The clock is ticking for Canada’s withdrawal from an agreement with the United States on cross-border asylum-seekers. A recent Canadian court ruling that the Safe Third Country Agreement is unlawful has been suspended for six months, prompting debate on what the next steps should be.
In a 60-page ruling, Justice Ann Marie McDonald of the Federal Court of Canada said the Safe Third Country Agreement violated the Canadian Charter of Rights and Freedoms in failing to guarantee “the right to life, liberty and the security of the person.”
The 16-year-old agreement stipulates that any asylum-seeker entering Canada or the United States must file a petition in the first country of arrival. As such, people who flee a third country and attempt to cross a border checkpoint from the United States into Canada, or vice versa, are returned.
Ethiopia native
McDonald found that refugee claimants returned to the United States are “detained as a penalty.” She referred to one claimant, Nadir Mustefa, originally from Ethiopia, who after being returned to the United States from Canada alleged she was held in solitary confinement for a week and fed pork despite telling U.S. prison guards she is Muslim and could not eat that type of food.
Defending the bilateral accord, the Canadian government argued that those being returned from Canada to the U.S. have access to a fair detention review — an argument McDonald rejected.
The decision was suspended for six months to give the Canadian government a chance to respond, possibly with new legislation or a type of bilateral agreement with the United States. The decision can also be appealed.
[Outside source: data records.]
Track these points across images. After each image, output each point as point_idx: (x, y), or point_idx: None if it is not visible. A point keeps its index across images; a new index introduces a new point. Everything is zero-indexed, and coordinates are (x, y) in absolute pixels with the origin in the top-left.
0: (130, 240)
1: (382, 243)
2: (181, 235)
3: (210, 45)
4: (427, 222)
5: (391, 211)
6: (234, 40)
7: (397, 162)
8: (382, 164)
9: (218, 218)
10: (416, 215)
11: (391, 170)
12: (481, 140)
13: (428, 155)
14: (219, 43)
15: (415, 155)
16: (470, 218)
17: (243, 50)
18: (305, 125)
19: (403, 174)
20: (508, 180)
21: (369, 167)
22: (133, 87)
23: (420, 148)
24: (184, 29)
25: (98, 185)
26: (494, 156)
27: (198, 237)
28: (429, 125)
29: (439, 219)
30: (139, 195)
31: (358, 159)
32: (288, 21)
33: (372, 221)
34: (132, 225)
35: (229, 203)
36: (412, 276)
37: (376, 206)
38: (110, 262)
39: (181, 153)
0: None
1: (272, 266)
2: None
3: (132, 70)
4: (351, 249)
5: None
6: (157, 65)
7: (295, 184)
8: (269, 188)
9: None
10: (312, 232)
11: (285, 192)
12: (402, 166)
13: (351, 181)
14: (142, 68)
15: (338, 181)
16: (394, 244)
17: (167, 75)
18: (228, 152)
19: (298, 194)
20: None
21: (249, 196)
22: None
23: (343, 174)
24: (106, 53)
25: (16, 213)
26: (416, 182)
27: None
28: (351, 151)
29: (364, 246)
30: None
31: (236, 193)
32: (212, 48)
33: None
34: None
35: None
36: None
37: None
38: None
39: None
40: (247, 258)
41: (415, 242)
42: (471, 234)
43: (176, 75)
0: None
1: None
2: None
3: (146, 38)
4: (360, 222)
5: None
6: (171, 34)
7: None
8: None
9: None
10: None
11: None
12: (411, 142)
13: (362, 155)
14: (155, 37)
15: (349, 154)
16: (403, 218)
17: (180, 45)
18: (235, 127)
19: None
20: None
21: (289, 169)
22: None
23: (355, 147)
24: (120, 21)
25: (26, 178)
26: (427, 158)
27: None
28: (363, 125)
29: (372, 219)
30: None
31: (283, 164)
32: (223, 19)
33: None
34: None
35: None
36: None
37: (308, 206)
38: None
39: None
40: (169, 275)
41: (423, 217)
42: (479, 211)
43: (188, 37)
Peter Kent, opposition immigration critic for the Conservative Party, said the sour relationship between Canadian Prime Minister Justin Trudeau and U.S. President Donald Trump on immigration issues would make amending or replacing the law difficult. He said he hoped Trudeau would appeal the decision, but only to ask for more time to change the law.
“I think it's simply unrealistic to think that anything meaningful could be done within six months to correct what the judge found to be unconstitutional elements of the agreement,” Kent said.
One view: Scrap the agreement
One plaintiff in the case who successfully fought for the decision is Justin Muhammed, the human rights law and policy campaigner at Amnesty International Canada.
He said the Canadian government should not appeal the decision, but immediately discontinue the agreement itself.
“And so that's what we are presently encouraging the government to do, which is to suspend the application of the Safe Third Country Agreement, allow these claimants to make their claims in Canada and don't appeal the ruling,” he said.
Peter Noteboom, general secretary for the Canadian Council of Churches, which along with Amnesty International was a plaintiff in the case, said Trudeau has to give full protection of Canadian laws to all refugees that travel through the United States into Canada. It's not dependent upon citizenship, he said: "If you're in the territory of Canada, that's the law that that applies.”
In a written statement, Canadian Minister of Public Safety Bill Blair said the government had yet to decide the next course of action.
The Safe Third Country Agreement applies to asylum-seekers only at recognized border points. Anyone who illegally crosses the 8,891-kilometer Canadian-U.S. border is eligible for asylum consideration.